Community, Service, and Learning
[Uncovering the slave burial ground, 24th May, 2011]
A year ago last week the city of Richmond broke asphalt on a parking lot that had, for years, covered a burial ground used for slaves. I attended the ground breaking ceremony with three of my coworkers.
I, like my colleagues, taught the controversy in class. Some taught students about the debate as a way of engaging issues of social justice; I taught Dovi’s article (linked) as part of a long unit on local history, Southern identity, and community.
This year when I taught my classes about the burial ground, several things had changed: first, the asphalt had been removed, which changed our conversation considerably; second, my course this year was significantly different from year’s past. This year I had made “community engagement” an non-negotiable portion of their grade. All students had three options: to design for themselves as service learning project, to participate in a public art project, or to engage in research that would be presented to the public.
I’ve written extensively about the public art project here already, but not about the service learning component. By the end of the semester twenty-two students opted to participate. Together they committed over four hundred hours to twenty-six local organizations. The project seemed incredibly successful, and it has left me wondering what the role of service might be in a program like ours. Our class is necessarily more of a “community” than their other classes. We are small, and we are together all year. Seeing student reports on their service, on their long- or short-term impact, on their relationship to a city they have perhaps never seen before arriving on campus, and on a city they perhaps did not hope to know well was fascinating, and wholly refigured my sense of what it means to be a student, a teacher, and a person affiliated with VCU.
[photo taken from a student presentation on mural painting on the East End]

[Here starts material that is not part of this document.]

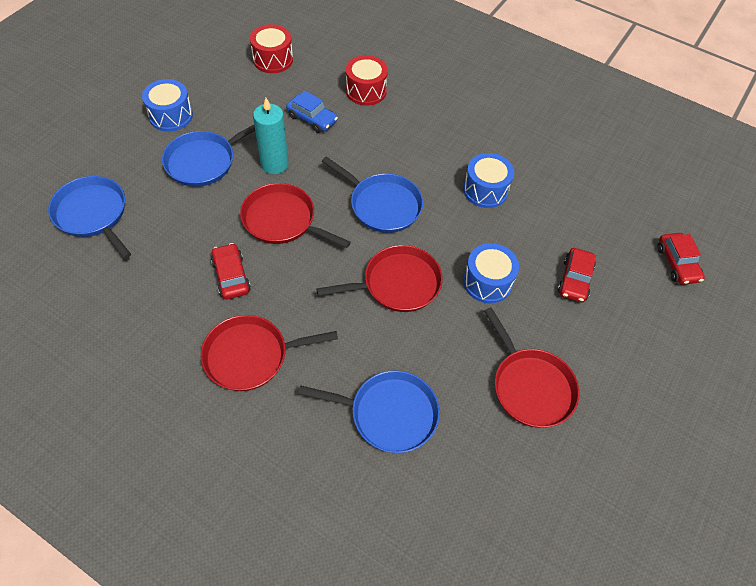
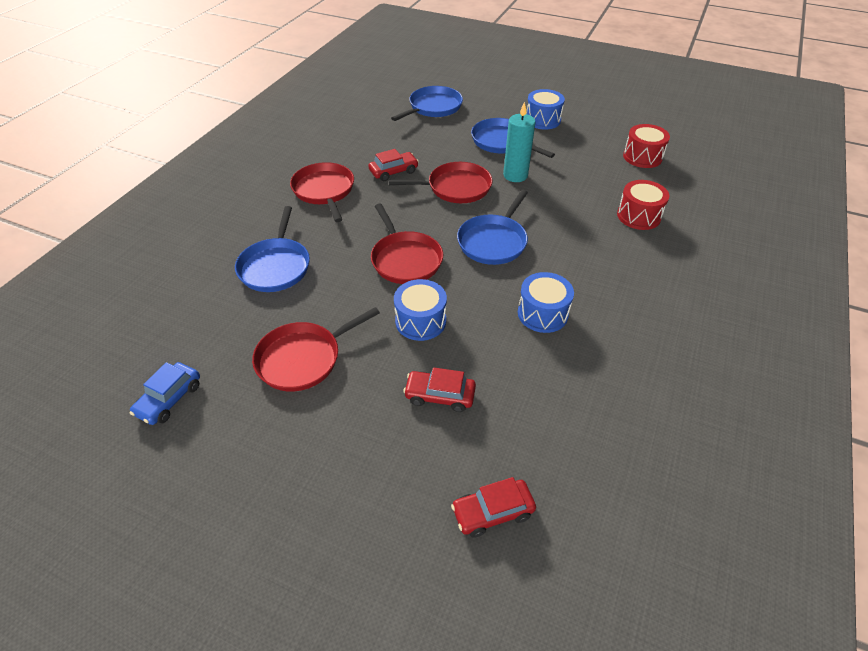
camera: 85 degrees right, 10 degrees down
red pan [240,183,351,248] -> red pan turned 60 degrees clockwise [388,162,493,203]
blue car [286,91,338,133] -> blue car moved to [130,362,200,425]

Service, I can’t help but think, is integral to education. Recognition of need in one’s community is more informative than most of what we learn both in school and elsewhere. I can’t help but think back to Jane Addams and her apt assessment of the neglect that is our failure to engage young people with work that needs done. She claims that “we have in America a fast-growing number of cultivated young people who have no recognized outlet for their active faculties. They hear constantly of the great social maladjustment, but no way is provided from them to change it, and their uselessness hangs about them heavily (21).”

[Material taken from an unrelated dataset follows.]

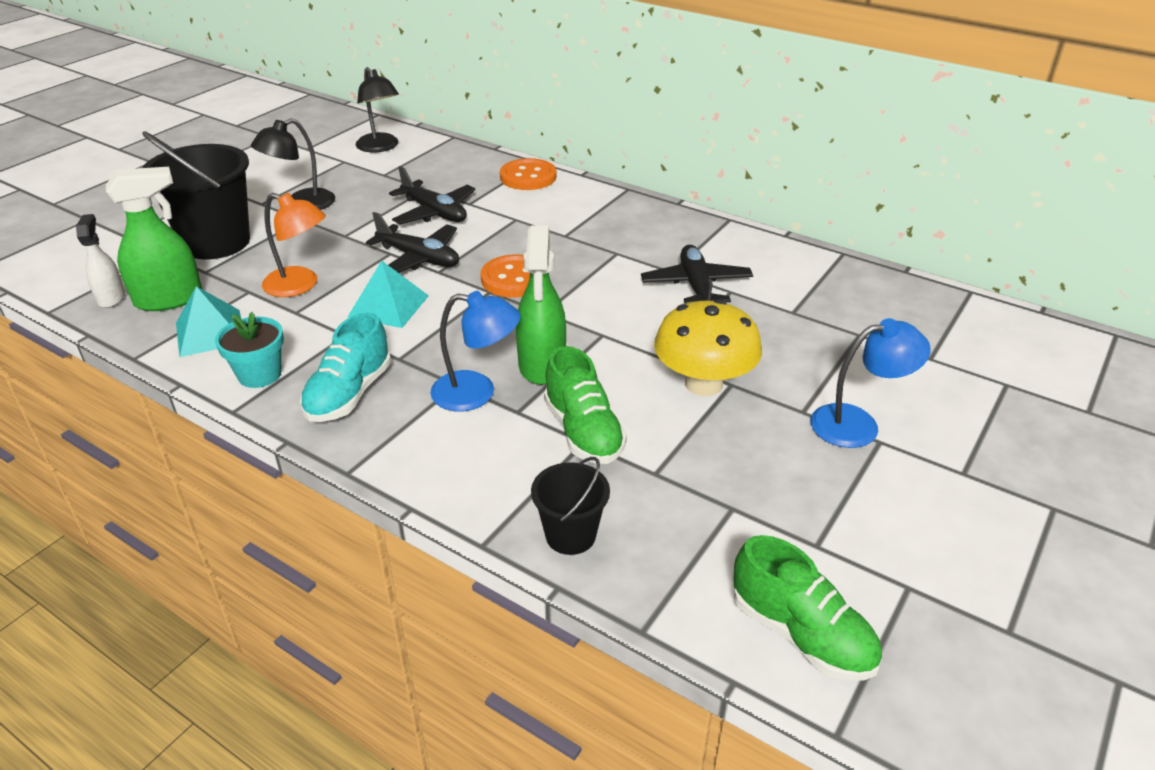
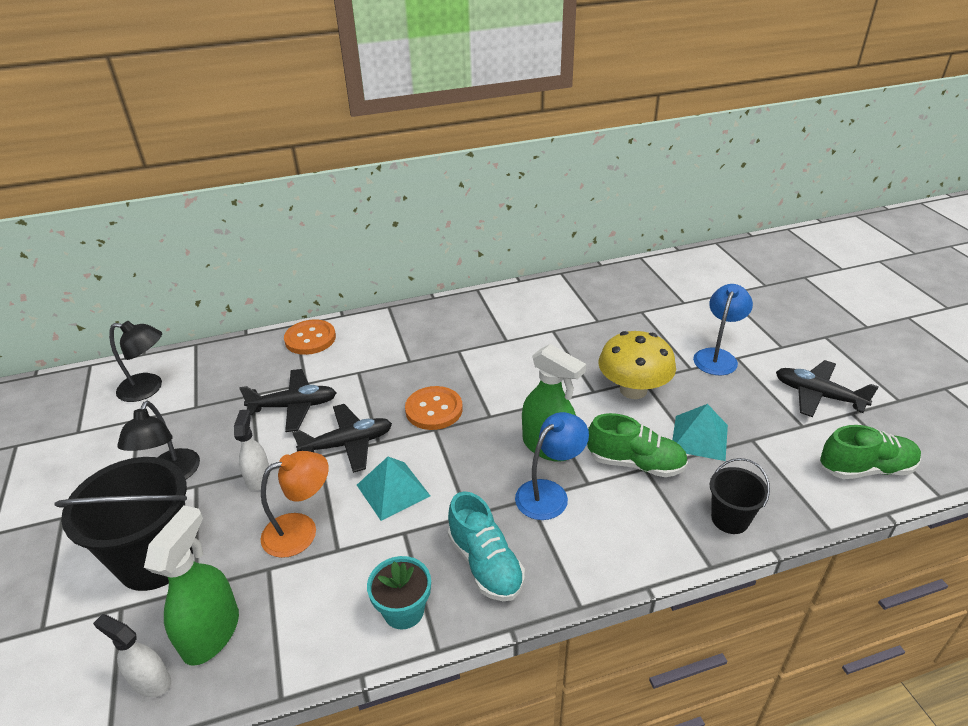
camera: 50 degrees left, 0 degrees up
turquoise pyramid [176,286,241,357] -> turquoise pyramid moved to [672,404,728,461]
black plane [641,245,753,304] -> black plane moved to [776,360,879,417]
none -> white spray bottle [234,409,270,491]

Talking about “service,” however, is a complicated task, as is seeing oneself as capable of serving others. Addams follows her assertion that young women must be engaged locally with a warning of the misled superiority of those who would assume the extent of their own ability to serve:
“Many of the difficulties in philanthropy come from an unconscious division of the world into the philanthropists and those to be helped. It is an assumption of two classes, and against this class assumption our democratic training revolts as soon as we begin to act upon it (62).”
How, then, do we serve our community and ourselves without assuming this kind of distinction?
I don’t have an answer to this question yet; it’s an unsettling admission as I know service will be a core component of my courses next year. It’s also unsettling as I engage in service myself at OAR, and am in the process of applying to teach an SL designated course through VCU’s Open Minds program.
I do, however, have this to report: my colleague Mary Shelden engaged her own students in a service project at the William Byrd House in Oregon Hill.
[photo: William Byrd House Community Center, 2012.]
Working at Byrd House allows students to participate in community initiatives that originate in the community and not outside of it. Byrd House, like Hull House, is a settlement school, a organization built in a community, by the community, for those who live around it. This model, I hope, might help students to see that they service does not mean solving the problems of others, but engaging others in facilitating outcomes they have chosen for themselves.
[photo: Empty Bowls, William Byrd House, Apr. 29th, 2012.]
Addams, Jane. “The Subtle Problem of Charity.”The Jane Addams Reader. New York: Basic books, 2009.